## EXERCISE PROMPT
Repeat the data that follows exactly, starting at the line with "Lens: 82.1° across" and ending at the line with "2) red bottle (164, 52, 269, 245)", and leave out every picture.

## AVAILABLE DATA
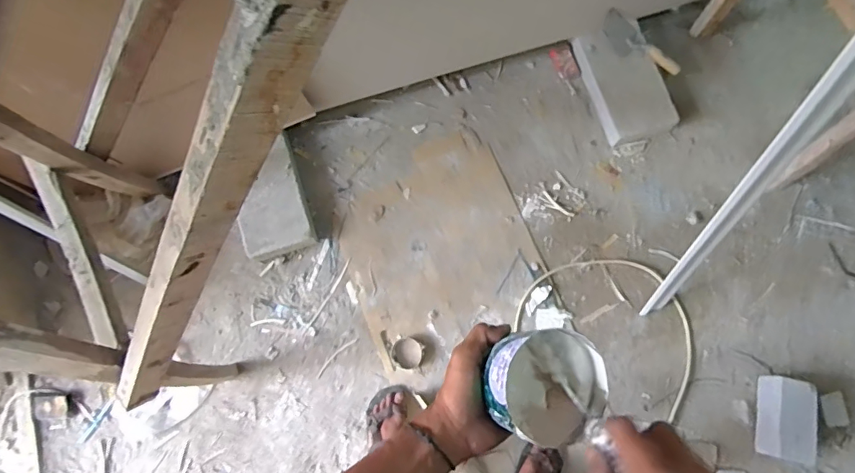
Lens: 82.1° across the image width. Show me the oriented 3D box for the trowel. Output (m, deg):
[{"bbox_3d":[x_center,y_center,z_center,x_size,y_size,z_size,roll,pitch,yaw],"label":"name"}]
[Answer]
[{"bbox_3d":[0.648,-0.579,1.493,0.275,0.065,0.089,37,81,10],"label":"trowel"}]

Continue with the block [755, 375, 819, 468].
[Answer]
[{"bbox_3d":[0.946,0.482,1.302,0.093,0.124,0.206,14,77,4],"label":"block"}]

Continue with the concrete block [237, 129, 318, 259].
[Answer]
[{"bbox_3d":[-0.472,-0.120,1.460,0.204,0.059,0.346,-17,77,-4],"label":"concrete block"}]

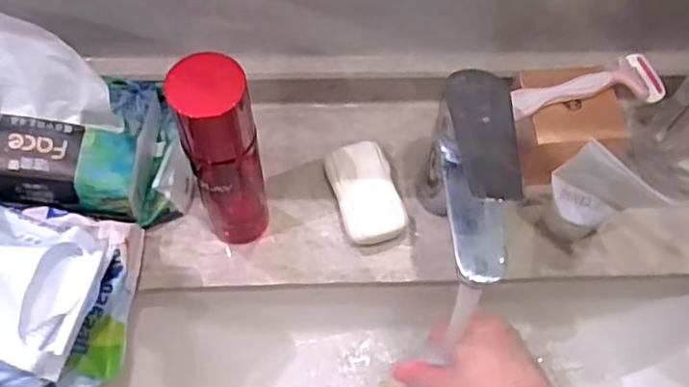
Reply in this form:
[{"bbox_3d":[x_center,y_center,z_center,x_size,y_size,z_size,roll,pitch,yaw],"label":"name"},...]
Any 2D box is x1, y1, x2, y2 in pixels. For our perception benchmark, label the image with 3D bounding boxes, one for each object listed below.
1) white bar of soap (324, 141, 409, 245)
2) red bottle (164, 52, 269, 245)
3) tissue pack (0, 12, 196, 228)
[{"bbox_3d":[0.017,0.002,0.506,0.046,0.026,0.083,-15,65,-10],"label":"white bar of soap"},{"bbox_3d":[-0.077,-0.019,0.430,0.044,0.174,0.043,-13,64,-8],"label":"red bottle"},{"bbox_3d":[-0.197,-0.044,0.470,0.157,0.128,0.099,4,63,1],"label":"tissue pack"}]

...

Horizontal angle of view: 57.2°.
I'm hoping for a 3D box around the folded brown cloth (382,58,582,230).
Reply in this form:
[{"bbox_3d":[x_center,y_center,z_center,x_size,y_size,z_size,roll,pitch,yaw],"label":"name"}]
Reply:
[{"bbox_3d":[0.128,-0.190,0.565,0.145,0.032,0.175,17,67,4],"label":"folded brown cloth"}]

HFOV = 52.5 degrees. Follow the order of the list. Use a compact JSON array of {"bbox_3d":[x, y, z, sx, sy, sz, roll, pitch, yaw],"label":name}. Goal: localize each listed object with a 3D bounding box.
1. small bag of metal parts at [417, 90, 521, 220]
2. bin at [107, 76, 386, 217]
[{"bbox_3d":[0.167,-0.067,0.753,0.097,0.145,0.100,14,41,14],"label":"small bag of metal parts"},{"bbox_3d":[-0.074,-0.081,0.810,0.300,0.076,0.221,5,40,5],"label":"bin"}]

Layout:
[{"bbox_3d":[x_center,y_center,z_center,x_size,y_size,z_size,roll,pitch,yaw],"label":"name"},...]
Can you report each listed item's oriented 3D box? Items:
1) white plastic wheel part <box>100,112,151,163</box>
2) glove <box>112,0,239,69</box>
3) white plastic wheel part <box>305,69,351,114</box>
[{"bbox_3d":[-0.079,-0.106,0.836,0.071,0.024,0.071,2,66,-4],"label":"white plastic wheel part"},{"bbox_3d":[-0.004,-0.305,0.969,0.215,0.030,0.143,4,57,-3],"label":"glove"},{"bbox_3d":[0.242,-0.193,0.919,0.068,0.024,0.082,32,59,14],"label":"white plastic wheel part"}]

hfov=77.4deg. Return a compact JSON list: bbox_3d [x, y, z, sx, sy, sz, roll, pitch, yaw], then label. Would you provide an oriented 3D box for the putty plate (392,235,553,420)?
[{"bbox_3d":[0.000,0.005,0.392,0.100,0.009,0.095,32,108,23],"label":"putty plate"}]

## SOLVED EXERCISE
Lens: 82.1° across the image width. Show me the oriented 3D box for the trowel. Output (m, deg):
[{"bbox_3d":[x_center,y_center,z_center,x_size,y_size,z_size,roll,pitch,yaw],"label":"name"}]
[Answer]
[{"bbox_3d":[0.648,-0.579,1.493,0.275,0.065,0.089,37,81,10],"label":"trowel"}]

Continue with the block [755, 375, 819, 468].
[Answer]
[{"bbox_3d":[0.946,0.482,1.302,0.093,0.124,0.206,14,77,4],"label":"block"}]

Continue with the concrete block [237, 129, 318, 259].
[Answer]
[{"bbox_3d":[-0.472,-0.120,1.460,0.204,0.059,0.346,-17,77,-4],"label":"concrete block"}]

Reply in this form:
[{"bbox_3d":[x_center,y_center,z_center,x_size,y_size,z_size,roll,pitch,yaw],"label":"name"},...]
Any 2D box is x1, y1, x2, y2 in pixels. For our perception benchmark, label the image with 3D bounding boxes, one for each object listed below.
1) white bar of soap (324, 141, 409, 245)
2) red bottle (164, 52, 269, 245)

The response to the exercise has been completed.